Reproduce the records below word for word, everything from the beginning down to and including the line that contains "list S3 is a".

## Begin PROVIDED DATA

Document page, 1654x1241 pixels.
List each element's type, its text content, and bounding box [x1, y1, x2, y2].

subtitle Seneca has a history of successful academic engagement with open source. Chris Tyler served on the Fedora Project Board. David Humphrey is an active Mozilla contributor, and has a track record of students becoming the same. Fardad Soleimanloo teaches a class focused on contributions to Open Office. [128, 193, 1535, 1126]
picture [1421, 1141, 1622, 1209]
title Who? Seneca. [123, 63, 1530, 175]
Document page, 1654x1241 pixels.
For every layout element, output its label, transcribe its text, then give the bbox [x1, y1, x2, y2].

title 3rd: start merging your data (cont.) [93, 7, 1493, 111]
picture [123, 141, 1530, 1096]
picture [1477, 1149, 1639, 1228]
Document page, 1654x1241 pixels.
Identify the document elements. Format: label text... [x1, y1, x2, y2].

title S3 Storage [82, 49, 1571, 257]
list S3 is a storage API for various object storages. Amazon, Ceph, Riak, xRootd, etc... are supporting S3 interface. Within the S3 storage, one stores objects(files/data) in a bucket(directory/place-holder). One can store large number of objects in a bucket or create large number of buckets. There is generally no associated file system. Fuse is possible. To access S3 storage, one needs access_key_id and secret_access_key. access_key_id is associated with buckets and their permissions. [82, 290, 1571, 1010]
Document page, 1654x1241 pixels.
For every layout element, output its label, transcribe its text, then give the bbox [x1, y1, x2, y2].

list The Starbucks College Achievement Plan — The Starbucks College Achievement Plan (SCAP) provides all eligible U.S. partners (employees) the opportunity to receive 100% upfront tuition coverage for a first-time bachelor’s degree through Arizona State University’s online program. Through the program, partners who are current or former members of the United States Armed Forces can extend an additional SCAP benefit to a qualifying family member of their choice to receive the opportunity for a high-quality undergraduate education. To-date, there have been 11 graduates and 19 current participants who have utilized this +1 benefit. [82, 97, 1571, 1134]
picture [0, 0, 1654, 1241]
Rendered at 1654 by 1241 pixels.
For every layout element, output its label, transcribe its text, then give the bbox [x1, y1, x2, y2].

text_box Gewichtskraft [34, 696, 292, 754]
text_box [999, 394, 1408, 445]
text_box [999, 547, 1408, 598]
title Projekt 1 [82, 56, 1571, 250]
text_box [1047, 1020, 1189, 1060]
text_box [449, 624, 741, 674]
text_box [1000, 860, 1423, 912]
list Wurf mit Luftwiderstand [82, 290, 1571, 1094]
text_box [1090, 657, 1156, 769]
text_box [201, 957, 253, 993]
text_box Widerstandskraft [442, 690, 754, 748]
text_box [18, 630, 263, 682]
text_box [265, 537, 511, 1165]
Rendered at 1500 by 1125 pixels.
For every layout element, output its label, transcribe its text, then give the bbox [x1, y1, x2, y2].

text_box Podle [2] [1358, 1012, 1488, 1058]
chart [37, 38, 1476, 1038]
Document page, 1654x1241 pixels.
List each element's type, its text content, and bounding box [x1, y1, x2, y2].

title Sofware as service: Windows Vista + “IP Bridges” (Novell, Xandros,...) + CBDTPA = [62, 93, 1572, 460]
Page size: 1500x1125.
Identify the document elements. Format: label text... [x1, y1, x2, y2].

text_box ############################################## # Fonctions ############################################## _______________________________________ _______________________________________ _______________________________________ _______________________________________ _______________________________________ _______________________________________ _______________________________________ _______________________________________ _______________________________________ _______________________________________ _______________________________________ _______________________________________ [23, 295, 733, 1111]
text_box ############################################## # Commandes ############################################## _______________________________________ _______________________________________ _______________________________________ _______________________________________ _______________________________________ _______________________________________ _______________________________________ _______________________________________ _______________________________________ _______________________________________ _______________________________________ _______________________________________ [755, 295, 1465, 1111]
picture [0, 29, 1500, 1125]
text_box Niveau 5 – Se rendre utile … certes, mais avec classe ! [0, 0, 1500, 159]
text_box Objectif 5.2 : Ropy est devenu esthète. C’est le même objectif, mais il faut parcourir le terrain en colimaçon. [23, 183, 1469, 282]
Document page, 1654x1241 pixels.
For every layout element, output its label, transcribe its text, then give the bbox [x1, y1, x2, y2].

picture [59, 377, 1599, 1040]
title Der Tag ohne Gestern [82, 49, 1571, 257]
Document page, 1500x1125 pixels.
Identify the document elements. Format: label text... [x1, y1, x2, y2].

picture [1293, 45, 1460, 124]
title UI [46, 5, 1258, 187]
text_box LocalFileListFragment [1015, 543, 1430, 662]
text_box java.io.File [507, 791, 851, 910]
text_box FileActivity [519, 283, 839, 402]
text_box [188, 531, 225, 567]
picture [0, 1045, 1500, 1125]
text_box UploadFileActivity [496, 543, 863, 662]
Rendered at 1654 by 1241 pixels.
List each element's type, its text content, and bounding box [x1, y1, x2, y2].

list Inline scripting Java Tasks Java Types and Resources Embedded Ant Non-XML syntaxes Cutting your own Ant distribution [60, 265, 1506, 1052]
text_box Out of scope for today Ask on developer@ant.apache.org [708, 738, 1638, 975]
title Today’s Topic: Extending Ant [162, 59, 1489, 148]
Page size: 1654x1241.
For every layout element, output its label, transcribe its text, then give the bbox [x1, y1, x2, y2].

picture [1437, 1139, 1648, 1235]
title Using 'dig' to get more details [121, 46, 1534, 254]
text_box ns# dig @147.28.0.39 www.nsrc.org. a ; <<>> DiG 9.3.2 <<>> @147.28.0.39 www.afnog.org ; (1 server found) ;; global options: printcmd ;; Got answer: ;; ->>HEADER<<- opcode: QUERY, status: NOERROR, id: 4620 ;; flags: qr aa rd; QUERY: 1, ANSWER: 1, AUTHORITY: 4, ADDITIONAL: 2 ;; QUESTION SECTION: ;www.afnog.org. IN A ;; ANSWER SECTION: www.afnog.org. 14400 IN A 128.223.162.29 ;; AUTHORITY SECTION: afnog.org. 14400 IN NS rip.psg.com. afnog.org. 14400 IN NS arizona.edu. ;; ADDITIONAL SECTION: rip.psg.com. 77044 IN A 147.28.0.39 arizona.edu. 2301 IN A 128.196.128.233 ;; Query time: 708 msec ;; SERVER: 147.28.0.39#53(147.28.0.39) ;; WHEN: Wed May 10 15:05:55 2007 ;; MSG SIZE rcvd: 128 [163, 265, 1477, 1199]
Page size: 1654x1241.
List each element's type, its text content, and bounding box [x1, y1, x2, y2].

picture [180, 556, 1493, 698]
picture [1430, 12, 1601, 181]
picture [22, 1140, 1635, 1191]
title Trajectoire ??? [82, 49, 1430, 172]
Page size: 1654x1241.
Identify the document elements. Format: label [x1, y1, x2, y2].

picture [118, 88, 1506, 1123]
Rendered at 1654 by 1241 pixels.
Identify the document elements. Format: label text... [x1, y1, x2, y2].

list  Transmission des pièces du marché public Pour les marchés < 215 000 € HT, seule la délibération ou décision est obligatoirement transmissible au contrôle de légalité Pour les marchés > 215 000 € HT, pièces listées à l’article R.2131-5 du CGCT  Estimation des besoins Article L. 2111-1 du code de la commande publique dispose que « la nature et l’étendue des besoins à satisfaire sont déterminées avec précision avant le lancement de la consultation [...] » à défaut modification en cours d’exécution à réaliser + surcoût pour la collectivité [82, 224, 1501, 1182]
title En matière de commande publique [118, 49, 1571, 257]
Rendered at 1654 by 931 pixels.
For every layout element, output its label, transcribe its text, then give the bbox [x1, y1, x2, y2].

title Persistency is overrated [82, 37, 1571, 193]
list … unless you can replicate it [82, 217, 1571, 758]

## End PROVIDED DATA

THE OUTPUT:
Document page, 1654x1241 pixels.
List each element's type, its text content, and bounding box [x1, y1, x2, y2].

subtitle Seneca has a history of successful academic engagement with open source. Chris Tyler served on the Fedora Project Board. David Humphrey is an active Mozilla contributor, and has a track record of students becoming the same. Fardad Soleimanloo teaches a class focused on contributions to Open Office. [128, 193, 1535, 1126]
picture [1421, 1141, 1622, 1209]
title Who? Seneca. [123, 63, 1530, 175]
Document page, 1654x1241 pixels.
For every layout element, output its label, transcribe its text, then give the bbox [x1, y1, x2, y2].

title 3rd: start merging your data (cont.) [93, 7, 1493, 111]
picture [123, 141, 1530, 1096]
picture [1477, 1149, 1639, 1228]
Document page, 1654x1241 pixels.
Identify the document elements. Format: label text... [x1, y1, x2, y2].

title S3 Storage [82, 49, 1571, 257]
list S3 is a storage API for various object storages. Amazon, Ceph, Riak, xRootd, etc... are supporting S3 interface. Within the S3 storage, one stores objects(files/data) in a bucket(directory/place-holder). One can store large number of objects in a bucket or create large number of buckets. There is generally no associated file system. Fuse is possible. To access S3 storage, one needs access_key_id and secret_access_key. access_key_id is associated with buckets and their permissions. [82, 290, 1571, 1010]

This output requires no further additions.